Young Robert’s attitude, so subtlely mocked by Bradford, mirrored one
of his father’s chief shortcomings.
Gorges was never able to make the mental transition from a feudal
and royalist viewpoint to the more democratic viewpoint necessary for a
successful colonizing venture. He
looked on settlements as aristocratic undertakings and expected them to
be governed by the practices of feudalism.
He even proposed on several occasions that settlers should be
regarded as tenants, not as landholders, and that they should be tied to
the land where they were “planted.”
This was certainly not the spirit that encouraged families to
emigrate to America. And it
certainly was not the understanding of the Pilgrims.
A letter written in 1621 by William Hilton, a passenger in the Fortune,
specifically says “We are all freeholders; the rent-day doth not
trouble us.”
It is no surprise, therefore, that Gorges found himself regularly
at odds with Massachusetts Bay Colony, incorporated in 1628 by
independent Puritan thinkers and holding its own patent for land that
Gorges regarded as his. Gorges tried to gain the revocation of the Massachusetts Bay
charter and found an ally in Archbishop Laud, who created the Commission
for Foreign Plantations to oversee England’s overseas colonies.
Gorges’ push to establish royal control over New England led to
the dissolution of the Council for New England in 1635.
The Council resigned its charter to the king, leading to the
resumption of royal control – in theory, at least - over the whole
area.
Gorges now launched a campaign to be named royal governor of all New
England and to be supported in that office by a proprietary province –
the Province of Maine.
Gorges’ interest in the New World had first been piqued by the
1605 Weymouth voyage to Maine – and Maine was never to leave Gorges’
thoughts. In 1622, the year
after the Peirce Patent was granted, Gorges had received (with a
partner, John Mason) a grant for the territory lying between the
Merrimack and Kennebec Rivers. Because
of European conflicts, the grant could not be pursued until 1629, when
Gorges and Mason divided the land, Gorges taking that east of the
Piscataqua River, which became the Province of Maine.
Gorges began to slowly make land grants, encouraging settlers, and financing fishing
stations.
Gorges did receive a royal charter for Maine in 1639 that gave him
extraordinary governmental powers that could be inherited by his heirs
or assigns, setting up – in effect –an American hereditary nobility.
Gorges hoped to someday travel to America to claim his new lands
but, in the meantime, sent a cousin, Thomas Gorges, as deputy governor.
The looming English Civil
War, and the struggle between Charles I and Parliament, put an end to
Gorges’ hopes, both for his personal governorship in Maine as well as
the establishment of royal control over New England.

(Recorded data)
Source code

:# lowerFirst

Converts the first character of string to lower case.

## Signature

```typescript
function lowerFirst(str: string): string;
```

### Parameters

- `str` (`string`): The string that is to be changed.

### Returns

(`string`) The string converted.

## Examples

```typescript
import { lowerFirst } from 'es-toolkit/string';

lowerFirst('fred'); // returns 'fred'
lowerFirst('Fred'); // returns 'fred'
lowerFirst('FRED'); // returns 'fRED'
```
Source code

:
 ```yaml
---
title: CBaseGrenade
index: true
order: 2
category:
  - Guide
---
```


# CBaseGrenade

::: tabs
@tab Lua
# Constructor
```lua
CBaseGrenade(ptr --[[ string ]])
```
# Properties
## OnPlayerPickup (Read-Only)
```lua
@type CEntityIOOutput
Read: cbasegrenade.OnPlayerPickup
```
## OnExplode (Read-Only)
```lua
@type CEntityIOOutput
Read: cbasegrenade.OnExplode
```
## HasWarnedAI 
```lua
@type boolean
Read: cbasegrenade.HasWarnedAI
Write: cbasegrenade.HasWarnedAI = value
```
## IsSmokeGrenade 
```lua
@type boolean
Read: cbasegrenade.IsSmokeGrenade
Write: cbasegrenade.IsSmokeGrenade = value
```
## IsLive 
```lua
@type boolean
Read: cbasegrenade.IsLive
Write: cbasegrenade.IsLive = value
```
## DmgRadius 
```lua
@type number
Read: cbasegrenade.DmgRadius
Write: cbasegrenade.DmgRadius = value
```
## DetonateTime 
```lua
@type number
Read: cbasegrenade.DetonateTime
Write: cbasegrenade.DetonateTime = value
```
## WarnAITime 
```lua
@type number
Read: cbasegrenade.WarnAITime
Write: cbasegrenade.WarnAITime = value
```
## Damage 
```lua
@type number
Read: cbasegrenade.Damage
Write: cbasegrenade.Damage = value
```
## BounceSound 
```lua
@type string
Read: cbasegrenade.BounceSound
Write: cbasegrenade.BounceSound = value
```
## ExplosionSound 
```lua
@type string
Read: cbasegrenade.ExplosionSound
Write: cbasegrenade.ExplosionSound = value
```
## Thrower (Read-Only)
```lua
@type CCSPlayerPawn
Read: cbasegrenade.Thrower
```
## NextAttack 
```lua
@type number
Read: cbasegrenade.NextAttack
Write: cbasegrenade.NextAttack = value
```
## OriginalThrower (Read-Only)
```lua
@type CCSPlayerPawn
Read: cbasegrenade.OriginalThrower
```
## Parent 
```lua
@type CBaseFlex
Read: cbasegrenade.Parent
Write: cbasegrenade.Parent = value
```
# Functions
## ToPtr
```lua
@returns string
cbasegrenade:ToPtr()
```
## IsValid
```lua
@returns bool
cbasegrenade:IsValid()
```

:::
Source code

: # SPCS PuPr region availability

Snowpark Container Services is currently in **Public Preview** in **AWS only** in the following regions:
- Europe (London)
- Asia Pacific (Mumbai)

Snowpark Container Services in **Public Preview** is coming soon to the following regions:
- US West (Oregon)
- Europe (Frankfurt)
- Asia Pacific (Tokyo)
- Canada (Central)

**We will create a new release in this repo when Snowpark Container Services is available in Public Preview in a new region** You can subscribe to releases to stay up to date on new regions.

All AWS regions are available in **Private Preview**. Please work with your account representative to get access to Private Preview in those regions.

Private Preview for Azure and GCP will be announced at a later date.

## EXERCISES
a) Update the stretch of the passage on Gorges from "Gorges was never" through "practices of feudalism.", putting "noble" in place of "aristocratic".
b) Answer these questions from the passage on Gorges:
(i) In what year was the Council for New England dissolved?
(ii) In what year did Gorges receive a royal charter for Maine?
(iii) Whom did Gorges send to America as deputy governor?
The recorded data is material separate from the passage on Gorges.

## TASK RESULTS
a)
Gorges was never able to make the mental transition from a feudal
and royalist viewpoint to the more democratic viewpoint necessary for a
successful colonizing venture. He
looked on settlements as noble undertakings and expected them to
be governed by the practices of feudalism.

b)
(i) 1635
(ii) 1639
(iii) His cousin, Thomas Gorges